Goldman’s skills are a lot more relevant, from a career-planning perspective, than the Einhorns’. Those brothers have special ability. Most of us don’t have it and never will. Societies must engage and nurture such talents. These are people, after all, who will be building the next Googles, perhaps vanquishing fearsome forms of cancer and exposing hidden networks of terrorists. For every society, locating these people at a young age, whether they’re living in barrios or working in rice paddies, is an imperative. But that’s a policy issue. For the great majority of us, becoming a math or computer science prodigy i
s not a career option.
So what other jobs are there? I look down those long rows of programmers at Inform and ask Jack Einhorn what kind of skills these people have. Some of them are wizards in their own right, he says. One, his childhood friend Ray, is building autonomous robots to go sniffing out news. Another, a Chinese Ph.D. named Kai, specializes is experimenting with algorithms borrowed from facial recognition technology to pick out similarities in news articles from all over the world. Other workers, both in New York and India, are working on more mundane tasks. They’re building small applications, much like a toolmaker in an auto plant.

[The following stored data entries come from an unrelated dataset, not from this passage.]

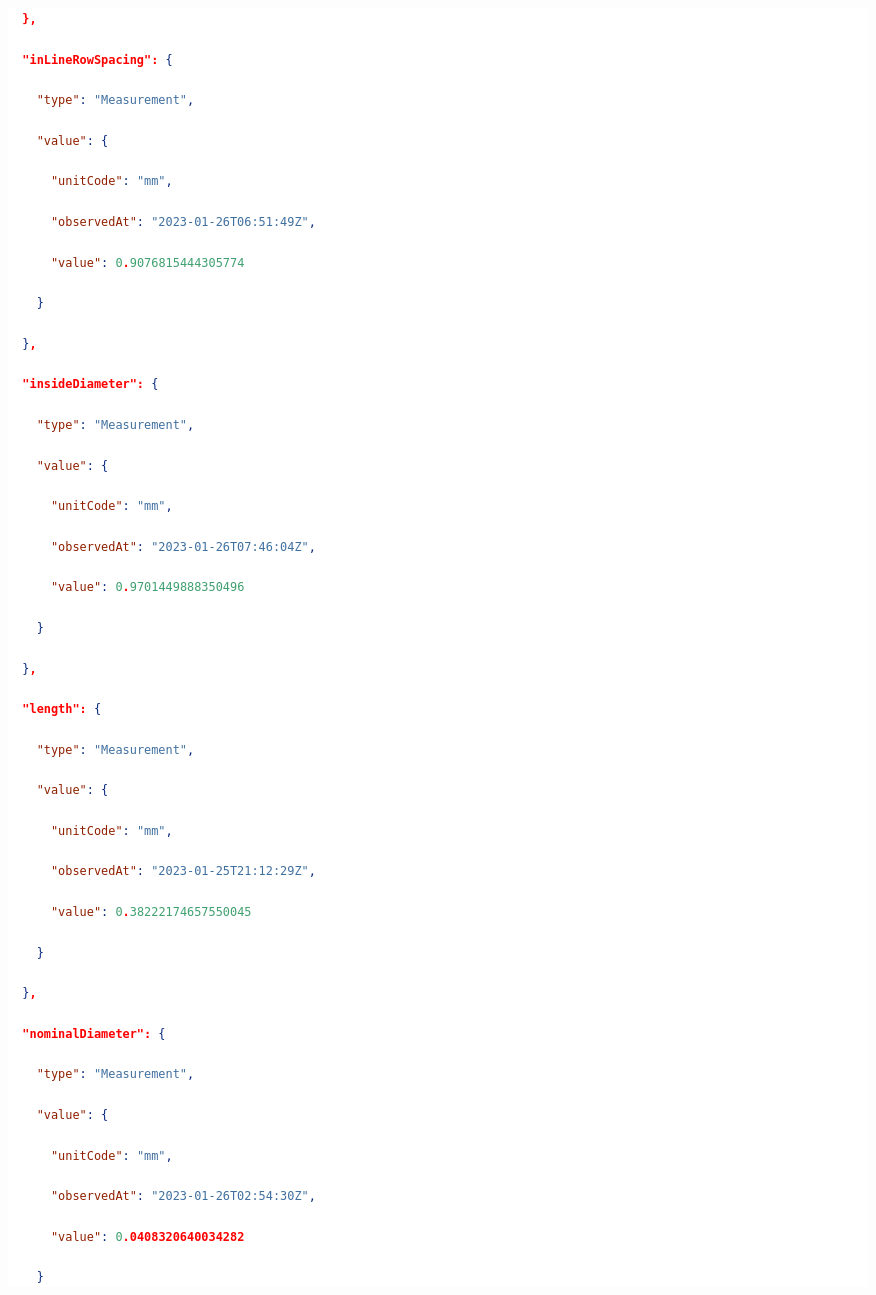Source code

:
 ```json  
  },
  
  "inLineRowSpacing": {
  
    "type": "Measurement",
  
    "value": {
  
      "unitCode": "mm",
  
      "observedAt": "2023-01-26T06:51:49Z",
  
      "value": 0.9076815444305774
  
    }
  
  },
  
  "insideDiameter": {
  
    "type": "Measurement",
  
    "value": {
  
      "unitCode": "mm",
  
      "observedAt": "2023-01-26T07:46:04Z",
  
      "value": 0.9701449888350496
  
    }
  
  },
  
  "length": {
  
    "type": "Measurement",
  
    "value": {
  
      "unitCode": "mm",
  
      "observedAt": "2023-01-25T21:12:29Z",
  
      "value": 0.38222174657550045
  
    }
  
  },
  
  "nominalDiameter": {
  
    "type": "Measurement",
  
    "value": {
  
      "unitCode": "mm",
  
      "observedAt": "2023-01-26T02:54:30Z",
  
      "value": 0.0408320640034282
  
    }
```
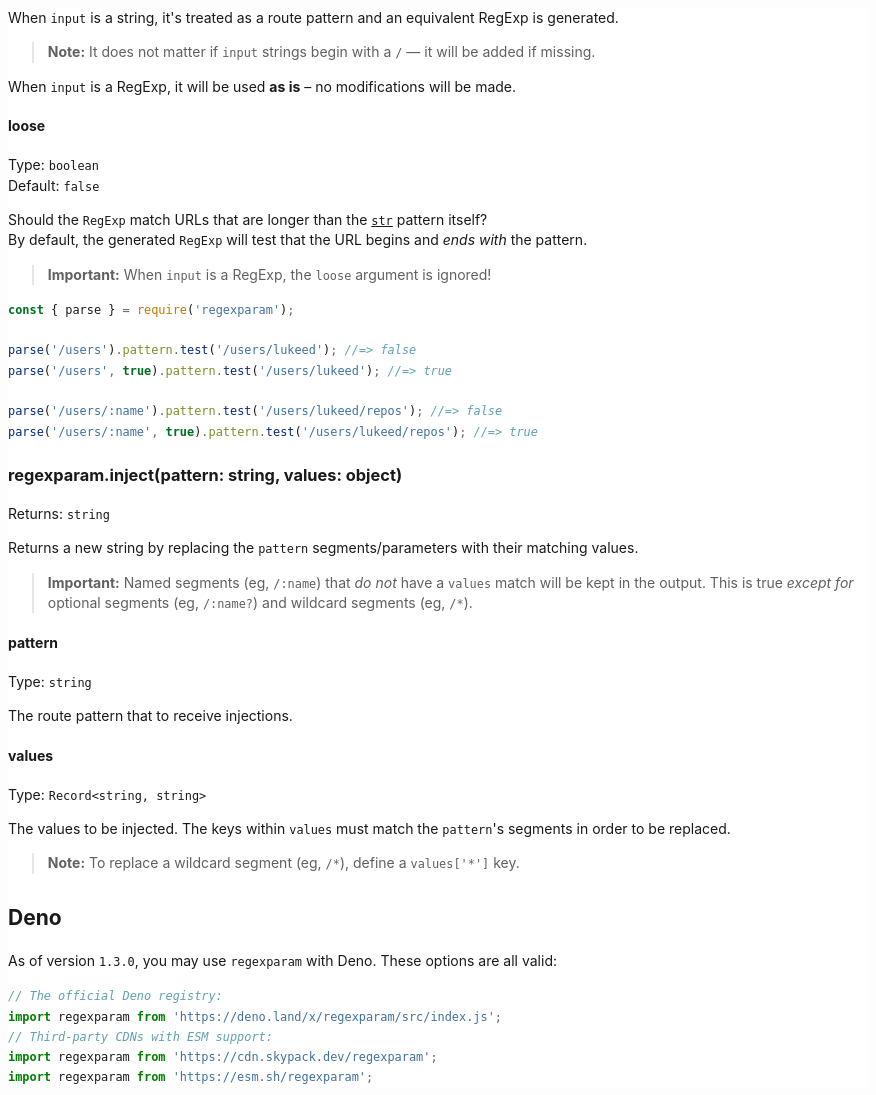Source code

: When `input` is a string, it's treated as a route pattern and an equivalent RegExp is generated.

> **Note:** It does not matter if `input` strings begin with a `/` &mdash; it will be added if missing.

When `input` is a RegExp, it will be used **as is** – no modifications will be made.

#### loose
Type: `boolean`<br>
Default: `false`

Should the `RegExp` match URLs that are longer than the [`str`](#str) pattern itself?<br>
By default, the generated `RegExp` will test that the URL begins and _ends with_ the pattern.

> **Important:** When `input` is a RegExp, the `loose` argument is ignored!

```js
const { parse } = require('regexparam');

parse('/users').pattern.test('/users/lukeed'); //=> false
parse('/users', true).pattern.test('/users/lukeed'); //=> true

parse('/users/:name').pattern.test('/users/lukeed/repos'); //=> false
parse('/users/:name', true).pattern.test('/users/lukeed/repos'); //=> true
```


### regexparam.inject(pattern: string, values: object)
Returns: `string`

Returns a new string by replacing the `pattern` segments/parameters with their matching values.

> **Important:** Named segments (eg, `/:name`) that _do not_ have a `values` match will be kept in the output. This is true _except for_ optional segments (eg, `/:name?`) and wildcard segments (eg, `/*`).

#### pattern
Type: `string`

The route pattern that to receive injections.

#### values
Type: `Record<string, string>`

The values to be injected. The keys within `values` must match the `pattern`'s segments in order to be replaced.

> **Note:** To replace a wildcard segment (eg, `/*`), define a `values['*']` key.


## Deno

As of version `1.3.0`, you may use `regexparam` with Deno. These options are all valid:

```ts
// The official Deno registry:
import regexparam from 'https://deno.land/x/regexparam/src/index.js';
// Third-party CDNs with ESM support:
import regexparam from 'https://cdn.skypack.dev/regexparam';
import regexparam from 'https://esm.sh/regexparam';
```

Some of these people work—as they say in the software business—with their heads up. They talk to their colleagues on the floor, with designers, maybe even with users or the sales team. They collaborate. As they do, their value rises. Pull them out of the operation and a whole series of connections goes dead. Others are known in the profession as head-down. They’re on their own. In the world we’re entering, head-down workers who are not highly skilled are vulnerable. Since they are not knitted into the greater fabric of the project, they can be more easily replaced, like stand-alone machines, by cheaper head-down workers offshore. After all, numbers and computer codes zip offshore far faster than auto plants do. Math is no safe haven. Only those who like it, and are good at it, should pursue it.